Prompt: Below is a listing. Quote from it, exactly, the lines from the one containing "Document page, 1275x1650 pixels." down to the one containing "Rendered at 1754 by 1241 pixels.", both ends included, and nothing else.

Data extract:
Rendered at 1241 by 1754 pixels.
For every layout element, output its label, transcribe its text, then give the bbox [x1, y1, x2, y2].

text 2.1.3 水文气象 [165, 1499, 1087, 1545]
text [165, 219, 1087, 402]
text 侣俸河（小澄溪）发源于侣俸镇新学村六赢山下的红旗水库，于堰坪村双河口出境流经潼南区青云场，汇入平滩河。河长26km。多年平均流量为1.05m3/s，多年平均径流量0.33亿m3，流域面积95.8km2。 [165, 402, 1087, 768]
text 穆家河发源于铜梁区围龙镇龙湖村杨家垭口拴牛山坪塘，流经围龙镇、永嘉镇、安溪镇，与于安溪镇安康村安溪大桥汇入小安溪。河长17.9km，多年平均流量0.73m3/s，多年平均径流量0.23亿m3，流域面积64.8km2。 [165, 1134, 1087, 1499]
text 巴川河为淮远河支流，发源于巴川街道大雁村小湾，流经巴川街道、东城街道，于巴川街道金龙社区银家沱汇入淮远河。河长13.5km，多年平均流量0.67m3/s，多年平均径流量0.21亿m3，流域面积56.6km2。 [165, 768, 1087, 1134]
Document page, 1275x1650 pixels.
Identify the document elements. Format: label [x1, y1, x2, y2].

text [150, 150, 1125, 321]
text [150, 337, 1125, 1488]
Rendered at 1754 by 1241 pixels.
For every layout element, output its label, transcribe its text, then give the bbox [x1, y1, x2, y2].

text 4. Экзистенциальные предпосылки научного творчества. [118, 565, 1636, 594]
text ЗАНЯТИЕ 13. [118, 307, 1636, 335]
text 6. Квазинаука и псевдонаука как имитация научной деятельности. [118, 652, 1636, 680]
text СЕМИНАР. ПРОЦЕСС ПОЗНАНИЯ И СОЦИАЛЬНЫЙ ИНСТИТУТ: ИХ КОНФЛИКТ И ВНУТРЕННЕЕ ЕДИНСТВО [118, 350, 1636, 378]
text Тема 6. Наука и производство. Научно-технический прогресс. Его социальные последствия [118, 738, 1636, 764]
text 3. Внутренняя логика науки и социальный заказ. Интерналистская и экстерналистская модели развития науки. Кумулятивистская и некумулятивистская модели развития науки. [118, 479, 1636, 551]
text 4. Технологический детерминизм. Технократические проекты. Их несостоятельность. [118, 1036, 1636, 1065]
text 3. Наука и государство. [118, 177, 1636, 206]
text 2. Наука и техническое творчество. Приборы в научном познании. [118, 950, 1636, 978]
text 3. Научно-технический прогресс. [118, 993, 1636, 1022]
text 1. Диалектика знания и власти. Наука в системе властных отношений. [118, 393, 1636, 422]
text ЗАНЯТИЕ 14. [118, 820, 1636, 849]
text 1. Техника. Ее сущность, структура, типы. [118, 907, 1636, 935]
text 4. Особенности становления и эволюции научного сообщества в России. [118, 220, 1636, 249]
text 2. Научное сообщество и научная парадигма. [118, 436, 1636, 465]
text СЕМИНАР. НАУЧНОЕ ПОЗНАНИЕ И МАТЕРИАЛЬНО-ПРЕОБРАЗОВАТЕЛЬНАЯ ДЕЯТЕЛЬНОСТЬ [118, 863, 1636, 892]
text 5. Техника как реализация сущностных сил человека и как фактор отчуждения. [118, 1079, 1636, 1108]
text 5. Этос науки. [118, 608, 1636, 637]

Response:
Document page, 1275x1650 pixels.
Identify the document elements. Format: label [x1, y1, x2, y2].

text [150, 150, 1125, 321]
text [150, 337, 1125, 1488]
Rendered at 1754 by 1241 pixels.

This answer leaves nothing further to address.